John Quill made his annual spring appearance last week and may stick around for another few weeks. As we enjoyed a relatively warm afternoon on the deck, he asked:
“What do you think about the state of the state now?”
“Unchanged,” I said.
“Impossible,” he replied. “Just look at the news about all the plans for new jobs and civic improvements. There can be no doubt that Indiana is moving ahead.”
“Don’t confuse news releases with reality,” I said. “The party issuing the release attempts to relay an impression rather than convey a truth. Anticipated jobs at best are hopes, not achievements.”
“But the recently reported numbers about employment and unemployment are almost spectacular,” John said.
“Then look further and see what I see,” I said. “In 2013, Indiana remained 39th on the list of states in per capita personal income. You do remember old PCPI? Hoosier governors have been telling us for years it is a prime metric of economic well being.
“Our slow slide down the rank of states continues. Ten years ago we were in 36th place; Tennessee, Oklahoma, Louisiana and Montana slipped ahead of us, while only Georgia fell below us during those years.”

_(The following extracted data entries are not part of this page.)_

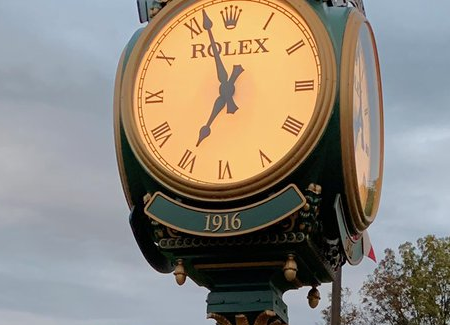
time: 6:57
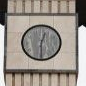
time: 12:30
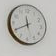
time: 11:40
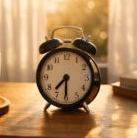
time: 7:30
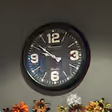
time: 9:51
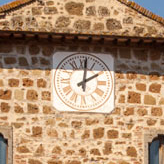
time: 2:01
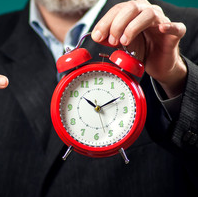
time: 10:10
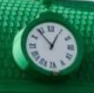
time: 12:53
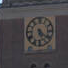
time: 5:21
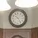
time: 10:24
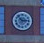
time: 2:53
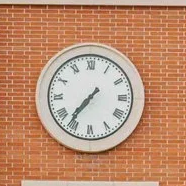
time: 7:36
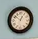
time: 12:51
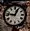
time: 12:46
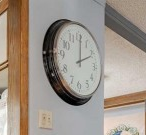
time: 2:00
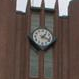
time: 1:18
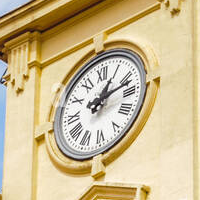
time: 1:12
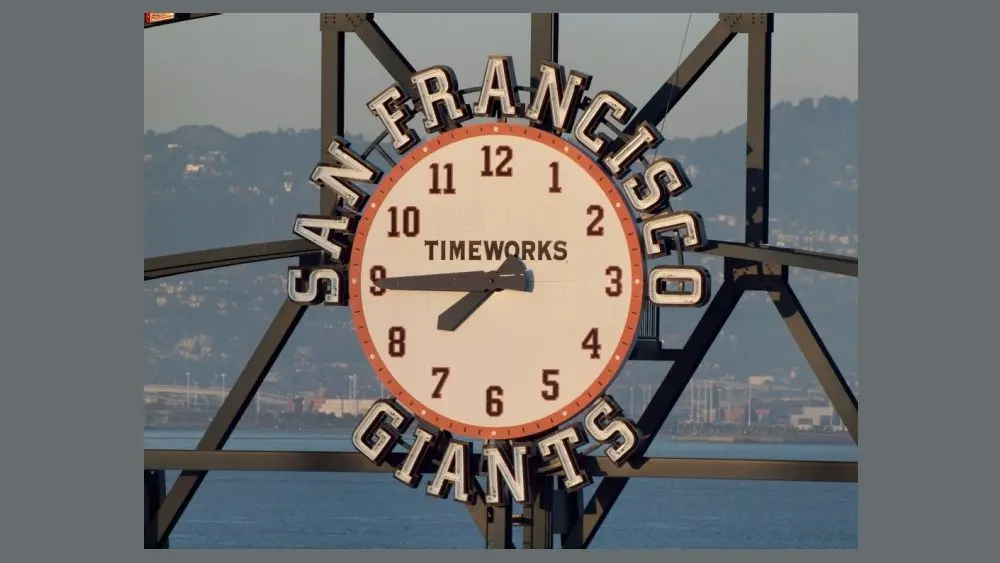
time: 7:44
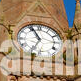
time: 6:55
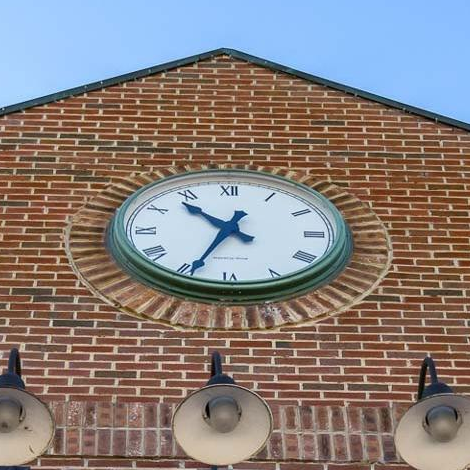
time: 10:34
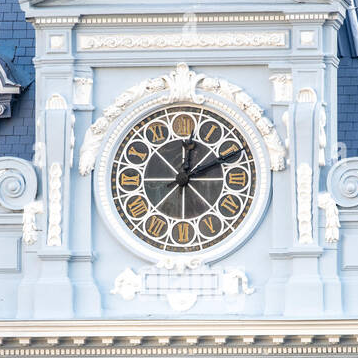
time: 12:10
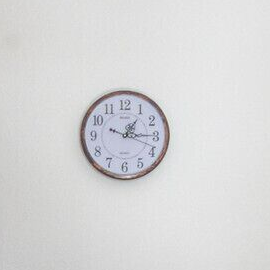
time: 1:14
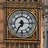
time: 7:14
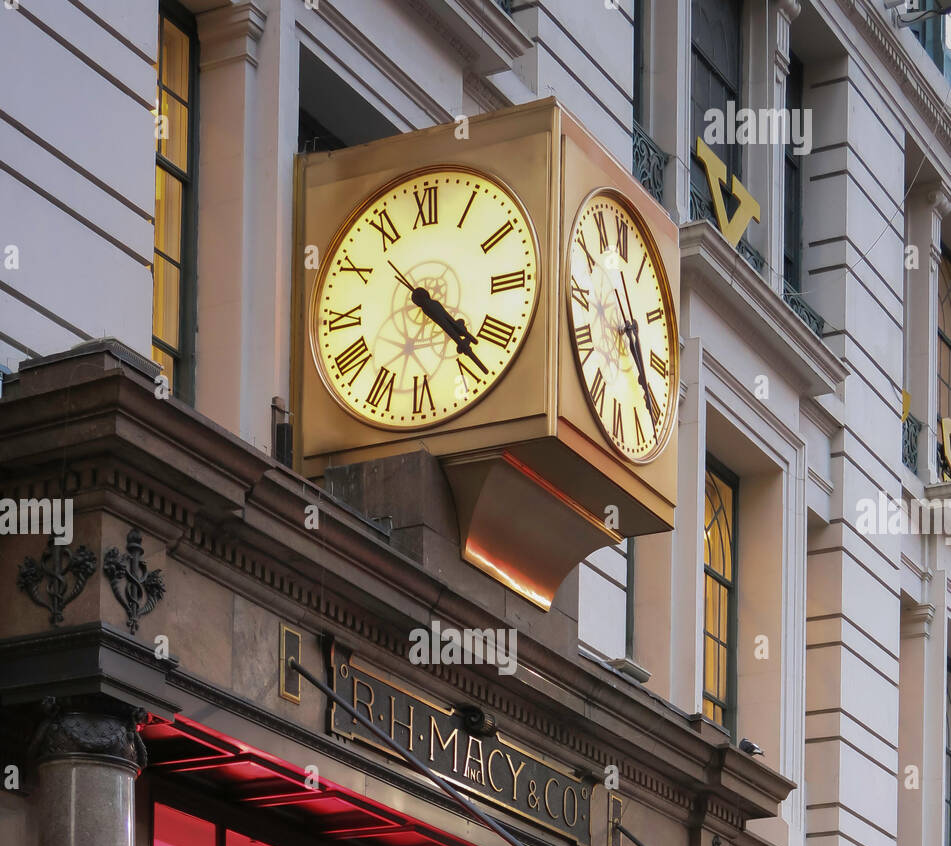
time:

“So, what’s behind this slippage that’s got you up in arms?” John asked.
“Money,” I answered. “It’s become fashionable to blame Indiana workers for our slide. First, there are those who blame our schools for not turning out students prepared for the job market. Second, there are employers who say we don’t have the right kind of work force. I don’t know if they mean that we have some industries that are unionized, as if that was something evil, or if they mean Hoosier workers don’t have the ability to learn new tasks and procedures.
“Yet, the major problem I see is a lack of investment by Hoosier firms in new equipment and procedures.”
“Well why would they invest if Hoosiers are not prepared to work?” John interjected.
“It seems clear to me progressive firms are not dependent on the local labor market. If they thought it was best to invest in capital, they should also be prepared to invest in labor through higher wages and necessary training.
“Yet many companies coming to or expanding here want to cut costs and shave wages. That’s why they tell cheery stories about our ‘good business climate’, by which they mean lax regulation, low wages, low levels of benefits and low taxes to support public services.
“We’re still a prime location for call centers and fulfillment facilities where forklifts constitute advanced machinery. When companies are truly moving forward, they pay wages that attract the skilled workers they need, workers who will come great distances to get jobs.”
“Then most of the ‘good news’ about our economy,” John said, “is about doing what’s necessary for Indiana to run in place.”
“Right,” I agreed. “And even then we are slipping behind other states.”